• **To do**
1. Rewrite the paragraph of the data population page beginning "As described in Getting Started / Configuration" as a short bulleted list that keeps its main facts.
2. According to the data population page, where does the script look for a project's YAML file when the ./data folder does not already contain it?

• **Source text**
Populate Data

As described in Getting Started / Configuration, the -d data flag is a required parameter to specify a newline-separated text file indicating what projects to import. For convenience, a file called allData.txt is included which will pull all previously prepared sample data. For any project, the script expects two things: a YAML configuration file to define the structure of the project and a folder containing the data for the project. The YAML file must be titled "$projectId_metadata.yaml". The data folder should contain individually zipped sessions at the top level. When the script starts, it will read the text file and begin checking for these files. If the ./data folder does not already contain the YAML file, the script will search for it on the NRG FTP site. Likewise, if the ./data folder does not contain the folder containing the data for the project (or its zip), the script will attempt to locate a zip by the project ID on the NRG FTP site. Below is an example project YAML file which contains most of the currently supported operations (note that the file would necessarily be called study_001_metadata.yaml):

TEXT

id : study_001
runningTitle : First XNAT Study
title : My First XNAT Study
keywords : 1st XNAT
description : This collection contains data for my new XNAT
aliases : [alias1, alias2]
anon :
    file : sample_anon.das
subjects :
    Subj_004 :
        gender : Male
        yob : 1950
        education : 16
        share :
            DEST_PROJ : DEST_SUBJ_LABEL
        complexSessions :
            0000004 :
                share :
                    DEST_PROJ : DEST_LABEL
            empty_session :
                src : empty
                xsiType : "xnat:mrSessionData"

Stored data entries
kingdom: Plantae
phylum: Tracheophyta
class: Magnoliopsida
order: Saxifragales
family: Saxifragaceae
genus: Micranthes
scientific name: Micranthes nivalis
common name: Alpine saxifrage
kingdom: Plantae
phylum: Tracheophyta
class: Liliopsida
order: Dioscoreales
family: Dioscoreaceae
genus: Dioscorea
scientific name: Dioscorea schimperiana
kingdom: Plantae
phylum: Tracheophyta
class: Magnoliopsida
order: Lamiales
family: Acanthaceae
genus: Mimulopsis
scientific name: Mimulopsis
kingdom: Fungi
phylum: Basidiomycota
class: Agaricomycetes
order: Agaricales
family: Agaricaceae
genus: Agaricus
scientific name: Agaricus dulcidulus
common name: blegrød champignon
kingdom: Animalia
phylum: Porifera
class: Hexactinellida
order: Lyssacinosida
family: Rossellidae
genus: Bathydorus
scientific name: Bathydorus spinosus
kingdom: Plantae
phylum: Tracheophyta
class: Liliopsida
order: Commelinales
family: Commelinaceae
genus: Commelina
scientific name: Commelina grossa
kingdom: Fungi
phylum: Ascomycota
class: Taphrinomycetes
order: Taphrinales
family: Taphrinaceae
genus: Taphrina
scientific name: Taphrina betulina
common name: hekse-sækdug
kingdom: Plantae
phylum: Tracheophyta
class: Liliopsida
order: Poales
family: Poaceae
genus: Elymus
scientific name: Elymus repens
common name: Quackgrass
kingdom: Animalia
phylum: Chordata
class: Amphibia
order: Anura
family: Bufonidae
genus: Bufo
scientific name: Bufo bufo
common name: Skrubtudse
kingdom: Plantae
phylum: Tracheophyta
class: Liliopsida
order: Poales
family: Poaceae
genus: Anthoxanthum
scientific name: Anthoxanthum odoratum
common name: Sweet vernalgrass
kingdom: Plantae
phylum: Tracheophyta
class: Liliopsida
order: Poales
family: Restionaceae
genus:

• **Answers given**
1.
- The -d data flag is required and names a newline-separated text file listing the projects to import.
- An included file, allData.txt, pulls all previously prepared sample data.
- Each project needs a YAML configuration file defining its structure and a folder holding its data.
- The YAML file must be titled "$projectId_metadata.yaml".
- The data folder should hold individually zipped sessions at its top level.
- On starting, the script reads the text file and checks for these files.
- If the YAML file is missing from ./data, the script searches the NRG FTP site for it.
- If the project's data folder (or its zip) is missing from ./data, the script tries to find a zip named by the project ID on the NRG FTP site.
- An example YAML file follows, showing most currently supported operations. It would be named study_001_metadata.yaml.

2. It searches for the file on the NRG FTP site.